As Kamen Rider Gatack, Arata is usually in his Masked Form equipped with the twin shoulder-mounted Gatack Vulcan (ガタックバルカン, Gatakku Barukan) cannons, which possess a shooting radius of 1 kilometer, before using the Gatack Zecter's Cast Off to assume Rider Form where he gains access to Clock Up and can perform the Rider Kick. He also dual wields a pair of Gatack Double Calibur (ガタックダブルカリバー, Gatakku Daburu Karibā) shotels consisting of the gold-colored Plus Calibur (プラスカリバー, Purasu Karibā) and the silver-colored Minus Calibur (マイナスカリバー, Mainasu Karibā), which can combine into a scissors-like claw that allows him to perform the Rider Cutting (ライダーカッティング, Raidā Kattingu) finisher. His personal vehicle is the Gatack Extender (ガタックエクステンダー, Gatakku Ekusutendā) motorcycle, which similar to the Kabuto Extender can switch between its Honda XR250 Motard-like Masked Mode and its hoverboard-like Ex Mode.

During the events of the Hyper Battle DVD special Kamen Rider Kabuto: Birth! Gatack Hyper Form!!, Arata acquires his own Hyper Zecter to assume Hyper Form.

Arata Kagami is portrayed by Yuki Sato (佐藤 祐基, Satō Yūki).

===Hiyori Kusakabe===
Hiyori Kusakabe (日下部 ひより, Kusakabe Hiyori) is first shown as a co-worker of Arata's at the Bistro la Salle. She was involved in the meteor crash seven years ago along with Souji. Due to the accident, her parents were killed. She believed that they were murdered by a person wearing a Rider Belt, but after a period of uncertainty she concludes that Souji, despite owning the belt, would never do something like that. After seeing Gatack wear another belt and discovering that he was Arata, she also began to doubt him. In the end however, she decides to trust both of them as they have helped her so much. She carries a green crystal that originated from Area X, ground zero of the meteor crash.

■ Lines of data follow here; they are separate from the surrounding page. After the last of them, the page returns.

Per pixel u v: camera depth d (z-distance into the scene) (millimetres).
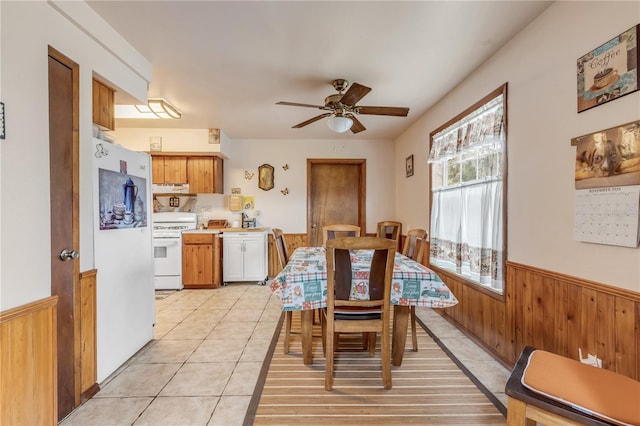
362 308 2018
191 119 3961
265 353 2391
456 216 2986
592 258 1527
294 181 5117
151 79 2484
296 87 2928
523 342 2027
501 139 2260
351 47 2213
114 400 1777
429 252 3574
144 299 2486
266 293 4164
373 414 1653
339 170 5316
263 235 4625
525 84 1988
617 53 1388
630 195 1332
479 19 1890
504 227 2203
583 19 1562
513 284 2119
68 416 1634
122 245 2178
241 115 3775
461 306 2850
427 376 2047
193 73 2631
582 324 1575
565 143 1686
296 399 1787
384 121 4105
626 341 1354
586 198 1553
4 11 1158
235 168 5059
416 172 4090
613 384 1111
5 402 1141
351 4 1733
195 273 4371
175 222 4742
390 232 3910
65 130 1663
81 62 1779
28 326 1238
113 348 2074
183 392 1856
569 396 1059
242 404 1739
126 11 1816
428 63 2459
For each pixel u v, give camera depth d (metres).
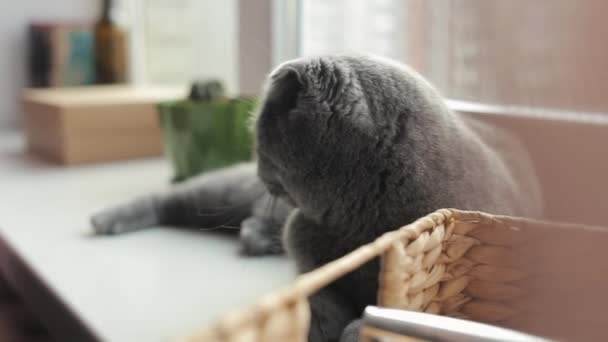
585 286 0.37
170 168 0.99
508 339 0.32
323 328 0.42
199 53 1.20
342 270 0.29
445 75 0.61
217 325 0.24
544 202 0.47
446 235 0.38
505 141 0.52
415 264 0.35
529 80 0.50
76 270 0.57
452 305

She seems to be able to talk with and read the emotions of inanimate objects, such as drawings and machines. She's quite clumsy and tends to zone out while working, resulting in complaints by customers. Through several mishaps and accidents, she was able to discover the identities of all the Riders besides Drake. Later in the series, it was discovered that Hiyori is the child of a Native Worm who impersonated Souji's mother down to her pregnancy, and later gave birth to Sisyra Worm (シシーラワーム, Shishīra Wāmu). This technically makes her Souji's younger sister. During episode 33, the energy charge from the Hyper Zecter sent her along with the Native doppelgänger of Souji to the edge of time and space. The Hyper Zecter later appeared in the normal dimension, showing one of Hiyori's drawings to Souji and Arata.

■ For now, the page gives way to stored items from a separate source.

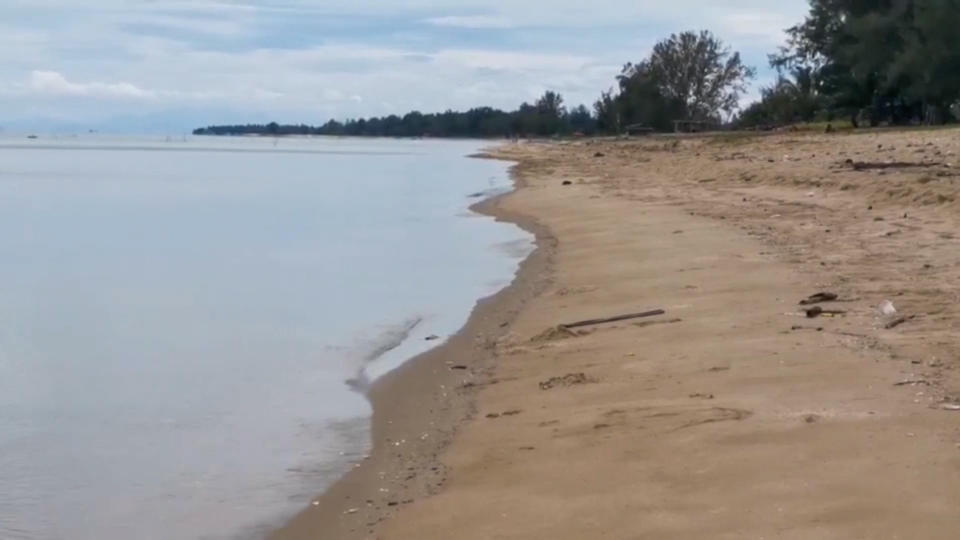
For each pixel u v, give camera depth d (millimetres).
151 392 10047
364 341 12109
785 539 5176
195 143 174000
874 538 5094
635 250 17094
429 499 6512
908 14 63469
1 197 39219
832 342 9203
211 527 6449
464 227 24875
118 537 6352
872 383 7766
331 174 55969
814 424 6859
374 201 34969
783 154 38719
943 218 17578
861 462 6078
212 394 9875
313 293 15875
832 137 47531
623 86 118562
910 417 6844
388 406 9039
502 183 41000
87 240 24422
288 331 12930
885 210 19203
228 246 22688
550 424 7746
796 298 11516
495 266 17844
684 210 22734
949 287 11586
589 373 9156
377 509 6500
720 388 8055
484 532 5805
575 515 5844
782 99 84250
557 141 110938
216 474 7461
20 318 14352
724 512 5590
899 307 10570
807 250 15125
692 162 41250
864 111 69125
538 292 14227
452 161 71250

She reappeared during episode 38, being led away by the doppelgänger, at the edge of time and space. She returns to the real world in episode 43 to defend Dark Kabuto from Hyper Kabuto, stating that she no longer desires to live in the human world. Ultimately however, after a compelling speech by Souji saying that she will not be hated in the human world, even though she is a Worm, she abandons the doppelgänger and returns to the human world. However, she is then attacked by Dark Kabuto. After being saved by Souji, she returns to an almost normal life, and begins making her own menu and dream of owning a restaurant come true. During the epilogue, she returns to her normal life in working at the Bistro la Salle, and now has Jyuka as a sister. As a human, she is 18 years old.

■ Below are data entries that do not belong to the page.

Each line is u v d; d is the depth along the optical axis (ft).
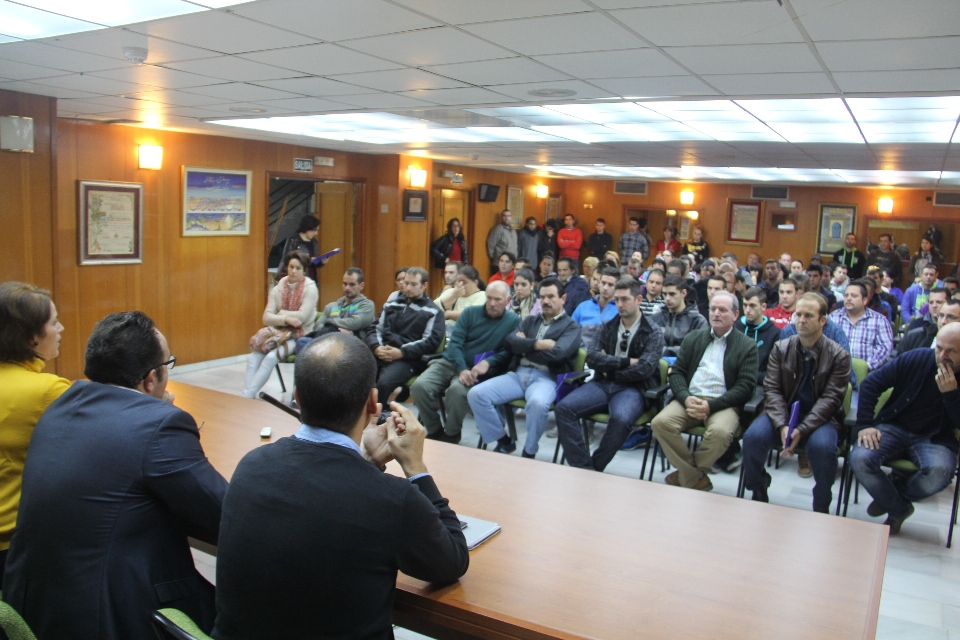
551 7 8.90
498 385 15.29
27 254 17.31
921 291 25.94
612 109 17.04
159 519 5.72
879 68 11.33
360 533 4.61
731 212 44.57
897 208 40.57
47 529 5.47
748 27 9.41
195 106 18.37
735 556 6.16
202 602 5.80
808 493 14.49
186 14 10.00
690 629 5.00
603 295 19.15
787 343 13.12
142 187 22.90
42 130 17.22
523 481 7.82
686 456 13.52
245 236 26.61
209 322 25.52
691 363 14.23
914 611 10.25
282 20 10.05
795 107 15.57
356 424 5.10
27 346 6.93
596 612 5.18
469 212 38.88
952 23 8.78
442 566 5.08
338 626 4.58
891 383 12.46
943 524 13.43
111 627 5.32
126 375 6.13
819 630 5.04
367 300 18.99
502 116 19.04
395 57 12.10
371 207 32.63
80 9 10.01
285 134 24.57
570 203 48.26
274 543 4.58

Hiyori Kusakabe is portrayed by Yui Satonaka (里中 唯, Satonaka Yui). As a child, Hiyori is portrayed by Reina Fujii (藤井 玲奈, Fujii Reina).

==Recurring characters==

===Jyuka Tendou===
13-year-old Jyuka Tendou (天道 樹花, Tendō Juka) is presented as Souji's younger sister, but in truth seems to be adopted. They were both taken in by their grandmother after the Shibuya meteorite crash. She's really close to Souji, whom she calls "older brother", and tends to act the same way he does, such as talking about her grandmother and pointing to the sky. She was injured in a car crash caused by Kamishiro, but blows it off to her brother's concern. She also assists her brother in running noodle carts across town. She has different ways of saying "Good Morning" to Souji and loves his cooking. Lately, she has been targeted by ZECT and the Worms. So far, two Worms, disguised as Misaki and Daisuke, have tried to either kidnap or kill her.

She seems to eventually becomes aware of the Zecters when the Kabuto, TheBee, and Drake Zecters begin to fly around the entire Tendou household, while the Sasword Zecter crawls on the dining table. During the epilogue, it is shown that she has accepted Hiyori as her "sister" and is now working with her at the Bistro la Selle.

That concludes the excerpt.